5. conclusivamente il ricorso deve essere dichiarato inammissibile; nulla per le spese in difetto di attività difensiva del Ministero intimato;

ai sensi del D.P.R. n. 115 del 2002, art. 13, comma 1-quater, nel testo introdotto dalla L. n. 228 del 2012, art. 1, comma 17, occorre dare atto della sussistenza dei presupposti processuali per il versamento, da parte del ricorrente, dell’ulteriore importo a titolo di contributo unificato, pari a quello, ove dovuto, per il ricorso, a norma dello stesso art. 13, comma 1-bis (cfr. Cass. SS.UU. n. 4315 del 2020).

PQM

La Corte dichiara inammissibile il ricorso; nulla per le spese.

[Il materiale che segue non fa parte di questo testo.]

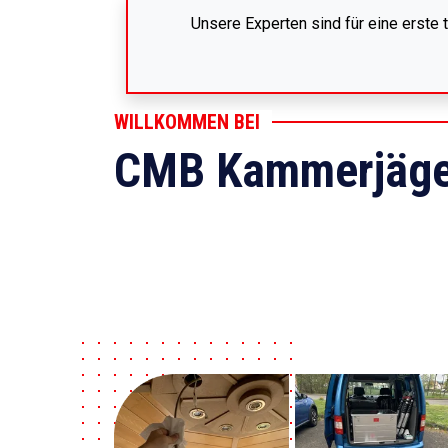
Unsere Experten sind für eine erste
WILLKOMMEN BEI
CMB Kammerjäge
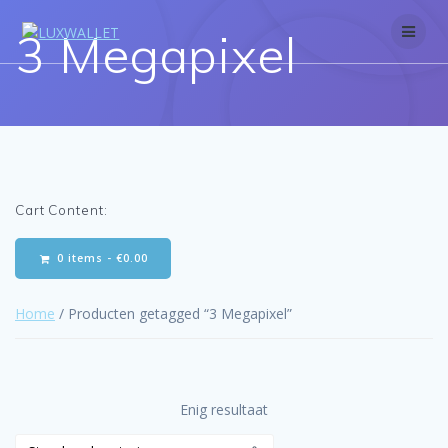
Skip
to
3 Megapixel
content
Cart Content:
0 items -
€
0.00
Home
/ Producten getagged “3 Megapixel”
Enig resultaat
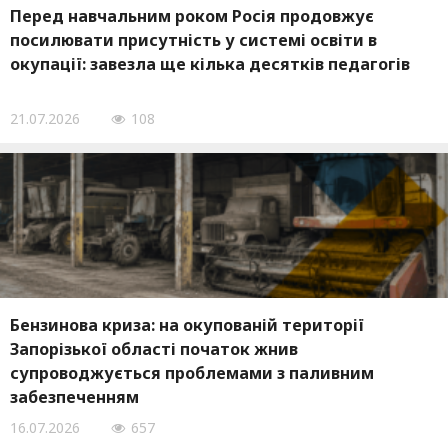
Перед навчальним роком Росія продовжує
посилювати присутність у системі освіти в
окупації: завезла ще кілька десятків педагогів
21.07.2026
108
Бензинова криза: на окупованій території
Запорізької області початок жнив
супроводжується проблемами з паливним
забезпеченням
16.07.2026
657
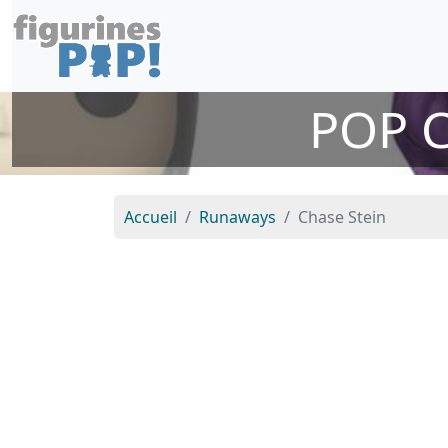
POP 
Accueil
Runaways
Chase Stein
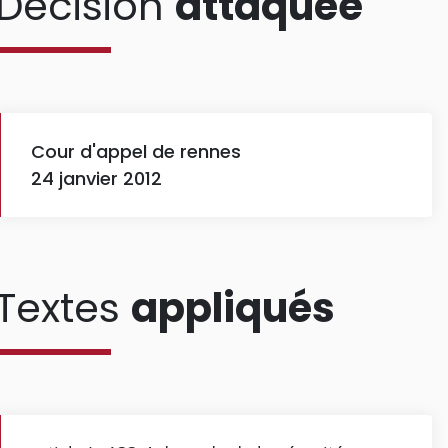
Décision
attaquée
Cour d'appel de rennes
24 janvier 2012
Textes
appliqués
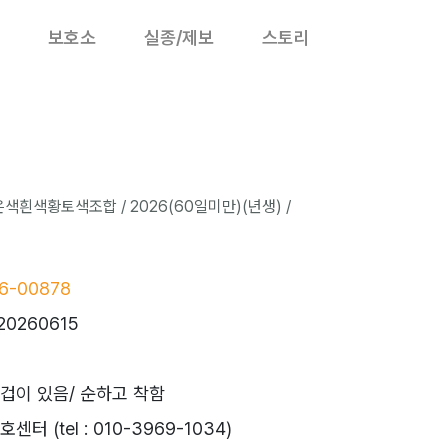
보호소
실종/제보
스토리
색흰색황토색조합 / 2026(60일미만)(년생) /
6-00878
20260615
 겁이 있음/ 순하고 착함
 (tel : 010-3969-1034)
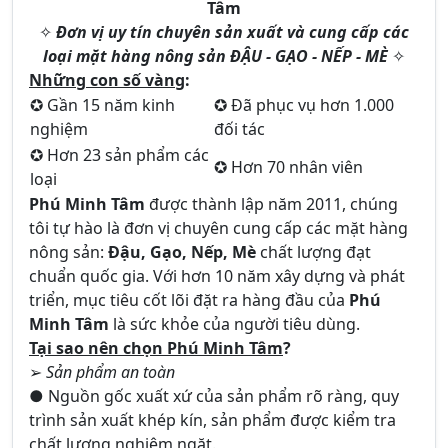
Tâm
✧
Đơn vị uy tín chuyên sản xuất và cung cấp các
loại mặt hàng nông sản
ĐẬU - GẠO - NẾP - MÈ
✧
Những con số vàng
:
✪ Gần 15 năm kinh
✪ Đã phục vụ hơn 1.000
nghiệm
đối tác
✪ Hơn 23 sản phẩm các
✪ Hơn 70 nhân viên
loại
Phú Minh Tâm
được thành lập năm 2011, chúng
tôi tự hào là đơn vị chuyên cung cấp các mặt hàng
nông sản:
Đậu, Gạo, Nếp, Mè
chất lượng đạt
chuẩn quốc gia. Với hơn 10 năm xây dựng và phát
triển, mục tiêu cốt lõi đặt ra hàng đầu của
Phú
Minh Tâm
là sức khỏe của người tiêu dùng.
Tại sao nên chọn Phú Minh Tâm
?
➢
Sản phẩm an toàn
● Nguồn gốc xuất xứ của sản phẩm rõ ràng, quy
trình sản xuất khép kín, sản phẩm được kiểm tra
chất lượng nghiêm ngặt.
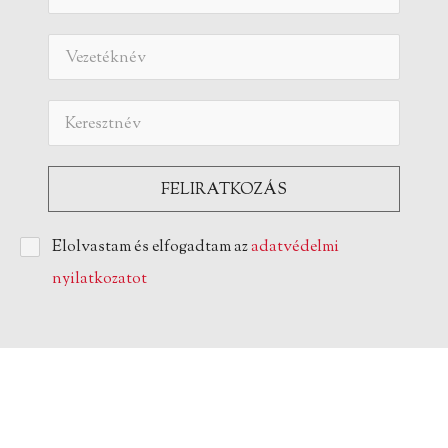
Elolvastam és elfogadtam az
adatvédelmi
nyilatkozatot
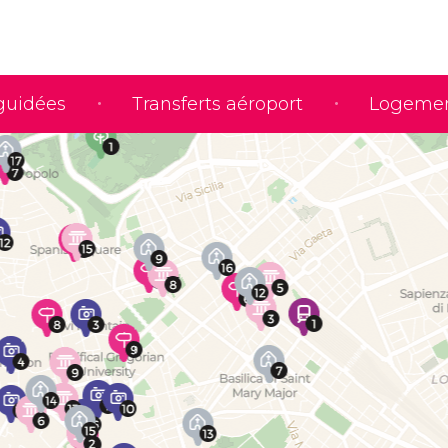
 guidées
Transferts aéroport
Logeme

Ai sensi del D.P.R. 30 maggio 2002, n. 115, art. 13, comma 1-quater, nel testo introdotto dalla L. 24 dicembre 2012, n. 228, art. 1, comma 17, dà atto della sussistenza dei presupposti processuali per il versamento, da parte del ricorrente, dell’ulteriore importo a titolo di contributo unificato, pari a quello, ove dovuto, per il ricorso, a norma dello stesso art. 13, comma 1-bis.

Così deciso in Roma, nell’adunanza camerale, il 17 febbraio 2021.